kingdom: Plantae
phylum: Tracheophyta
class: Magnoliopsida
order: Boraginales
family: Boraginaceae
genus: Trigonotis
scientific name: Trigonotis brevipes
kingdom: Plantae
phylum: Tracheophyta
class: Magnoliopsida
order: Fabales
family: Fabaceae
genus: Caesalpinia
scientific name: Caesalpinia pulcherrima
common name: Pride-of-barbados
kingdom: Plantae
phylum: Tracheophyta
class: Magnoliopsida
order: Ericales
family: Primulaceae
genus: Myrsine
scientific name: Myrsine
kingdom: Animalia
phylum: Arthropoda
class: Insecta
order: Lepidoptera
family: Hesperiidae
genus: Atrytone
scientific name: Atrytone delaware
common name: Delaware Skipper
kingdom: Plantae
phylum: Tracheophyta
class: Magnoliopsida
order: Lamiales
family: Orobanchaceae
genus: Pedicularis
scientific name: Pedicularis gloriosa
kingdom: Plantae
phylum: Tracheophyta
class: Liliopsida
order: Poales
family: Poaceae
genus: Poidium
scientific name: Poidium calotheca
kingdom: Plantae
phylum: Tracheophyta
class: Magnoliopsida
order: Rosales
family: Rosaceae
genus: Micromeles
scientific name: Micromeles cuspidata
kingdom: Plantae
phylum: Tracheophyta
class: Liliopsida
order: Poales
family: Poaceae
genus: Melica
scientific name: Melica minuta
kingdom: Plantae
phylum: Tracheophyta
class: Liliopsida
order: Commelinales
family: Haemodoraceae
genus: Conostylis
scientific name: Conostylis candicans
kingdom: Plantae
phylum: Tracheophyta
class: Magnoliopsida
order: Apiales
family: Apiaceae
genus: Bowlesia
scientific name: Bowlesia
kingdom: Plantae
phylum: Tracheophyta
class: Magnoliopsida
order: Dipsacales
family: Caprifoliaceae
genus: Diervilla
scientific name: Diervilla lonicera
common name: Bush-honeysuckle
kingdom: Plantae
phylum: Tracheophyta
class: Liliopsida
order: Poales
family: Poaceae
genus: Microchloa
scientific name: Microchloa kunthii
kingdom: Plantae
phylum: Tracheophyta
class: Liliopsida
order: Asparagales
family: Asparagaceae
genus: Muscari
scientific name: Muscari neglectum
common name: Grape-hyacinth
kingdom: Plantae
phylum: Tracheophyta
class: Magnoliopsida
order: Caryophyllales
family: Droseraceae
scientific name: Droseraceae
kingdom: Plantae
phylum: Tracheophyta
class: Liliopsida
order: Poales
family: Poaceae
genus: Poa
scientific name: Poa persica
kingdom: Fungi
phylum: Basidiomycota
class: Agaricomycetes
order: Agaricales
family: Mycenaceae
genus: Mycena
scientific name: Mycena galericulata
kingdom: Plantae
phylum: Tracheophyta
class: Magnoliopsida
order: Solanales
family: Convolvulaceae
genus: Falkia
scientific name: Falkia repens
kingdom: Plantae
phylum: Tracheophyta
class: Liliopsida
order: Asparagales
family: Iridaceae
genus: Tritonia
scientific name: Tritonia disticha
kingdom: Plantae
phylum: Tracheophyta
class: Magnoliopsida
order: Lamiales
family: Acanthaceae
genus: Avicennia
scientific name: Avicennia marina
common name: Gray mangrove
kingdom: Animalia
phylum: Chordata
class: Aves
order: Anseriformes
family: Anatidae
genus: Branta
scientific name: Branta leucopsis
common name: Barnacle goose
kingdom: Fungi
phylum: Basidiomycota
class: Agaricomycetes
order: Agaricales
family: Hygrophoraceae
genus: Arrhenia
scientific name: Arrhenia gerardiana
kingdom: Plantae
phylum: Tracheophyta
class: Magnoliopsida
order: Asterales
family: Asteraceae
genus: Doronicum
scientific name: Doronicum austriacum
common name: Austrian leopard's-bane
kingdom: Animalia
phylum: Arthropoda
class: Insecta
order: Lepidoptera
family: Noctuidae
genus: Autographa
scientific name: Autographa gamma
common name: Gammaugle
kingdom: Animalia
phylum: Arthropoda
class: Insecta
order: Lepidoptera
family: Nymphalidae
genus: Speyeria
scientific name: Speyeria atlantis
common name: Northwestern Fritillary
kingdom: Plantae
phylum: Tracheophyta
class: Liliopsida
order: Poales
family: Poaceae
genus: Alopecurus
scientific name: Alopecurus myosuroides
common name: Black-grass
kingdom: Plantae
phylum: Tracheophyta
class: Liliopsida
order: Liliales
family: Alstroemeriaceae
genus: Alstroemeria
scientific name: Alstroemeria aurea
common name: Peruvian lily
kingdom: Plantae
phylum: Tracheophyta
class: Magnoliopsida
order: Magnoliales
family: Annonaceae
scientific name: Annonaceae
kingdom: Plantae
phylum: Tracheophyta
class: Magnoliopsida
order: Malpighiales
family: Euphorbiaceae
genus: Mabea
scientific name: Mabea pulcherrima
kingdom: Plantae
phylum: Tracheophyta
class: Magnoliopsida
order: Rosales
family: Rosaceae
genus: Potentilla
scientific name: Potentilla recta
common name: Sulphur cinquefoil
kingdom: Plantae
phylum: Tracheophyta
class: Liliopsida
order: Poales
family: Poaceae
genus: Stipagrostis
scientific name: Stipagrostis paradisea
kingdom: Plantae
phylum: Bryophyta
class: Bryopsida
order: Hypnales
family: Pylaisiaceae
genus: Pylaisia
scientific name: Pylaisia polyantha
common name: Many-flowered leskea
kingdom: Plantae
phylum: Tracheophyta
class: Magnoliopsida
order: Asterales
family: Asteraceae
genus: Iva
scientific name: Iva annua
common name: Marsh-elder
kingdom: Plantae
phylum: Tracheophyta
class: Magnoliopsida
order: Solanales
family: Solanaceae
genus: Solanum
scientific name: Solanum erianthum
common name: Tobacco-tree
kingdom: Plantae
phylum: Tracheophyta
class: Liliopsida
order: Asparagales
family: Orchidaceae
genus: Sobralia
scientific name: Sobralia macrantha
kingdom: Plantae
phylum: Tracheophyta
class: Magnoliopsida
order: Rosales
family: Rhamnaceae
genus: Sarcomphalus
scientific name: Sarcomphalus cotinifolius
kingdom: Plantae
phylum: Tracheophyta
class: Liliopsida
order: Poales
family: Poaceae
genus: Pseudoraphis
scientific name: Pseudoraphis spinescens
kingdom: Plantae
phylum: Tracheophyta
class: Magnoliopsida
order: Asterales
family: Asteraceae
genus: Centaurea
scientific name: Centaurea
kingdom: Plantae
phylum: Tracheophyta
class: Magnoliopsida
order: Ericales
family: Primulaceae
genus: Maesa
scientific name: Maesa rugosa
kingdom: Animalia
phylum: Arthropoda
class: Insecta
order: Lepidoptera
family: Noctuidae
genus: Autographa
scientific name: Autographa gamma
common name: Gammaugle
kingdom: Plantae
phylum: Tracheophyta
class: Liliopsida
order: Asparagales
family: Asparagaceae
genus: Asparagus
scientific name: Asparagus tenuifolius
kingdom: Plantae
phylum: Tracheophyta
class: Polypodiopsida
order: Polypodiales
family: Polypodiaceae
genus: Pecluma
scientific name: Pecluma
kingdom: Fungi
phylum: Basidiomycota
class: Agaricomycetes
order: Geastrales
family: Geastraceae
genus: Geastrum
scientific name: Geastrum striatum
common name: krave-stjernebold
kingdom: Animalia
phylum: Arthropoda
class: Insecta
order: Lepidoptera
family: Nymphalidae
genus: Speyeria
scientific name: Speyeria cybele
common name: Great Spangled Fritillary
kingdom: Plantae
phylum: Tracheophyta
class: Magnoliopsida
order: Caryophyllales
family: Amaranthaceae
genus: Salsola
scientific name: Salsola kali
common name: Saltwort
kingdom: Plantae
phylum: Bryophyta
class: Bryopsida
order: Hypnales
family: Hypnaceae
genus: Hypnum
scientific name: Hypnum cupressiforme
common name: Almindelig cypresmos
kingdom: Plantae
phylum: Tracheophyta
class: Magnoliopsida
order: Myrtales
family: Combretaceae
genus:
━━━━━━━━━━━━━━━━━━━━
■ **REQUEST**
Swap "scientific name" for "taxon" in the lines from the first line through the line with "family: Orobanchaceae", and reproduce only those lines with nothing else altered.

■ **ANSWER BELOW**
kingdom: Plantae
phylum: Tracheophyta
class: Magnoliopsida
order: Boraginales
family: Boraginaceae
genus: Trigonotis
taxon: Trigonotis brevipes
kingdom: Plantae
phylum: Tracheophyta
class: Magnoliopsida
order: Fabales
family: Fabaceae
genus: Caesalpinia
taxon: Caesalpinia pulcherrima
common name: Pride-of-barbados
kingdom: Plantae
phylum: Tracheophyta
class: Magnoliopsida
order: Ericales
family: Primulaceae
genus: Myrsine
taxon: Myrsine
kingdom: Animalia
phylum: Arthropoda
class: Insecta
order: Lepidoptera
family: Hesperiidae
genus: Atrytone
taxon: Atrytone delaware
common name: Delaware Skipper
kingdom: Plantae
phylum: Tracheophyta
class: Magnoliopsida
order: Lamiales
family: Orobanchaceae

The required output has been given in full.